Hills growers have used fenthion to control Mediterranean fruit fly (Medfly) for decades, but a Federal authority last year reduced sprays allowed from three to two, as it investigated possible health effects.
Growers in Perth’s eastern council areas, which the State Government declared infested, reported losses of up to 100 per cent last season even with two sprays.

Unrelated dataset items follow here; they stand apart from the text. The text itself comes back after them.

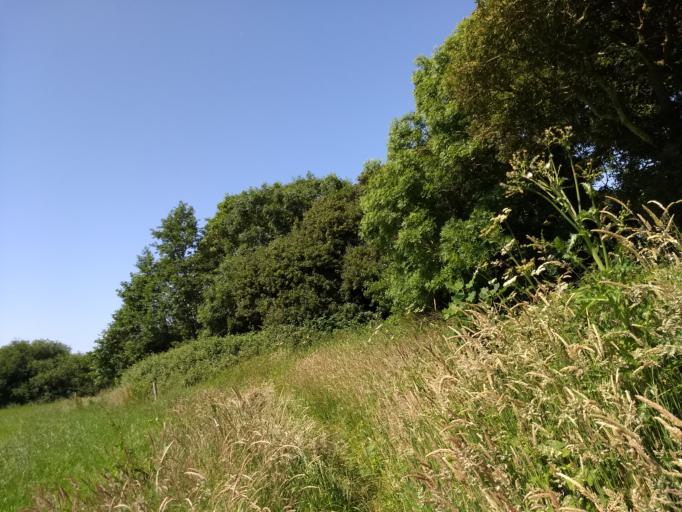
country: GB
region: England
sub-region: Isle of Wight
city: Shalfleet
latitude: 50.6956
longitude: -1.4149
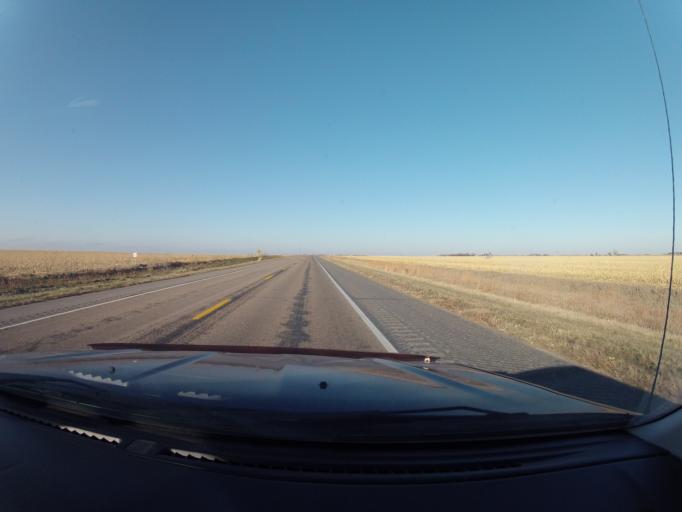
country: US
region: Nebraska
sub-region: Kearney County
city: Minden
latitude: 40.5558
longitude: -98.9518
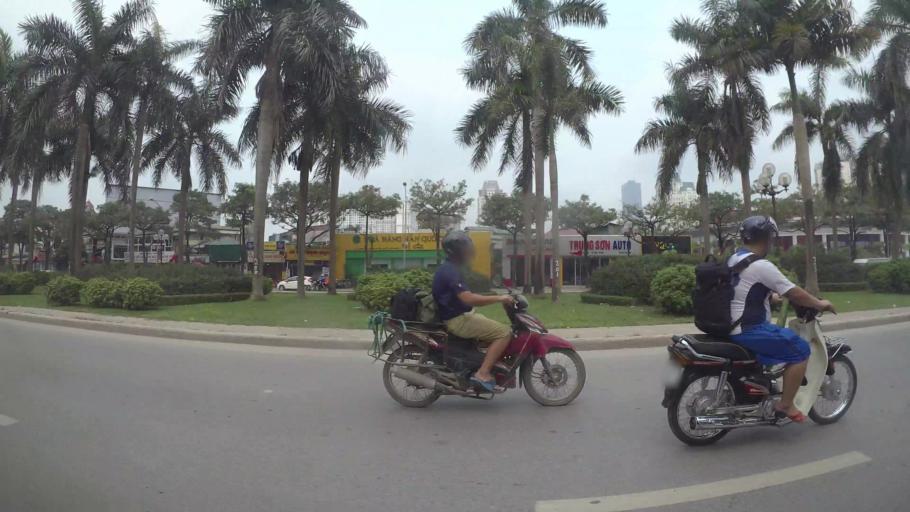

Last week, the Australian Pesticides and Veterinary Medicines Authority (APVMA) banned fenthion outright on peaches and apricots. They still permit its application to other crops, until they make a final decision after the review finishes mid-2014.
The APVMA said that it worked with industry and governments to consider all information, and understand its decision’s implications.
It had discussed alternative pest management and issued permits for other chemicals, and said industry could still submit data.
The Hills Orchard Improvement Group has questioned methodology used for the review.
Spokesman Brett DelSimone said the announcement had come at the worst possible time, as Hills harvesting began in a few weeks, and peaches and apricots were among the most vulnerable crops.
‘The ban will make production of these fruits impossible. Losses last season were up to 50 per cent on peaches and apricots with a two-application permit. It is not hard to draw the conclusion of complete destruction without any applications.’
He said this would destroy other crops planted alongside and the only way to avoid this would be to remove all peach and apricot trees from the ground, at huge cost to industry and consumers.
He said other protections were ineffective, dangerous or unproven and growers had committed to chemical reduction, but only when the methods introduced to this end over the past two years proved reliable.